▶ **Action item**: Find every line in the material below that contains the word "essere", and copy each of those lines.

Page images and extracted text
+++
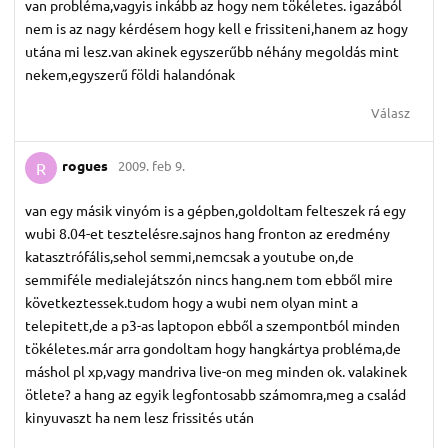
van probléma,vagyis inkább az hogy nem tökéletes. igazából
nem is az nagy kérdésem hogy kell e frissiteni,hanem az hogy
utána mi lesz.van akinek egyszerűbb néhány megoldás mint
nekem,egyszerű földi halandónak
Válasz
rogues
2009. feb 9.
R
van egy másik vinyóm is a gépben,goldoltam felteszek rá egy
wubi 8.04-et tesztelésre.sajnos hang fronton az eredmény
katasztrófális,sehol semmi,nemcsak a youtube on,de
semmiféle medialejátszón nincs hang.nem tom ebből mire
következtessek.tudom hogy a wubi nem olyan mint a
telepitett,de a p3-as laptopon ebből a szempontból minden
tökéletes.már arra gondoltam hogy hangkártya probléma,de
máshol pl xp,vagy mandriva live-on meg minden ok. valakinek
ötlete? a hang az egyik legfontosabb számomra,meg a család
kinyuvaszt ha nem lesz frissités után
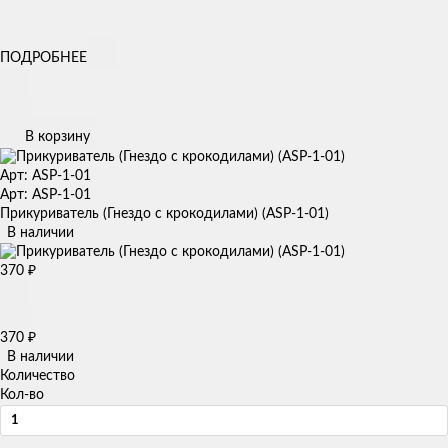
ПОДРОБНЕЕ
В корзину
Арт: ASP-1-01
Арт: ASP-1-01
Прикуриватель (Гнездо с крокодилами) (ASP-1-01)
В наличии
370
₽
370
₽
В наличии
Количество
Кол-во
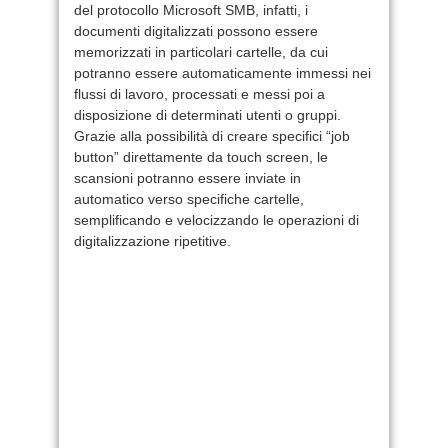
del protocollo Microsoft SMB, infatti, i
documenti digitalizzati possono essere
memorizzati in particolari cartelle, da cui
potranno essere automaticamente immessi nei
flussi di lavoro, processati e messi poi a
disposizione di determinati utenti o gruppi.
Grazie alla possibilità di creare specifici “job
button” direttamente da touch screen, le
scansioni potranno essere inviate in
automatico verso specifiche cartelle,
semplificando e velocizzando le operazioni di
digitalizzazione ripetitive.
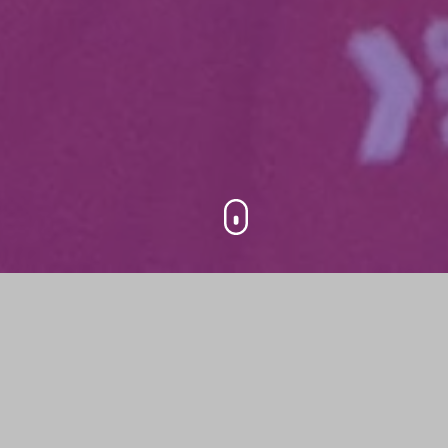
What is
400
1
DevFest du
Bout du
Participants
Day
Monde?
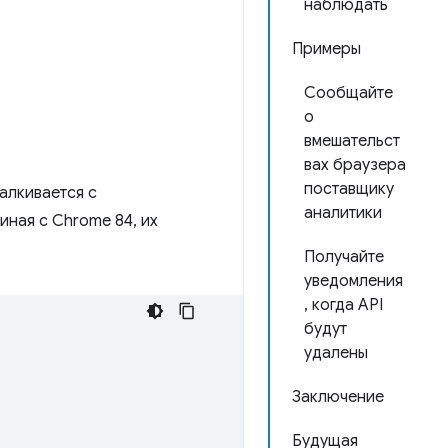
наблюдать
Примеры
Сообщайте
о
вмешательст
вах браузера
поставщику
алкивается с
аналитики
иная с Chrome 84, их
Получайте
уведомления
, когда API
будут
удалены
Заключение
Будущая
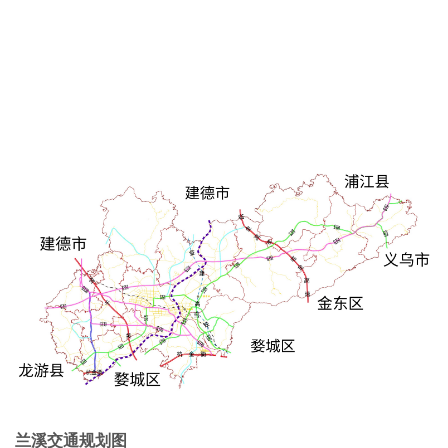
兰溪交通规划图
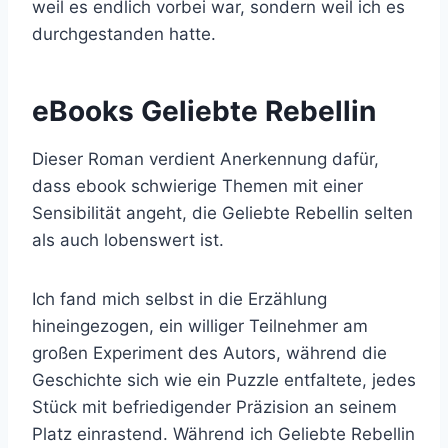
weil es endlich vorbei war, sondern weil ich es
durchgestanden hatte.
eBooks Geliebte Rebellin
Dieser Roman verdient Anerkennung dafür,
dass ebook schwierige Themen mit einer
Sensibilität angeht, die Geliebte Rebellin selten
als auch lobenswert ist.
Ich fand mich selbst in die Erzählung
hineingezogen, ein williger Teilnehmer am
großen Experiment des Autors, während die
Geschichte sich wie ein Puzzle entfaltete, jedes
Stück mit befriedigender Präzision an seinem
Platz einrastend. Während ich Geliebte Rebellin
+++
▶ **Result**:
documenti digitalizzati possono essere
potranno essere automaticamente immessi nei
scansioni potranno essere inviate in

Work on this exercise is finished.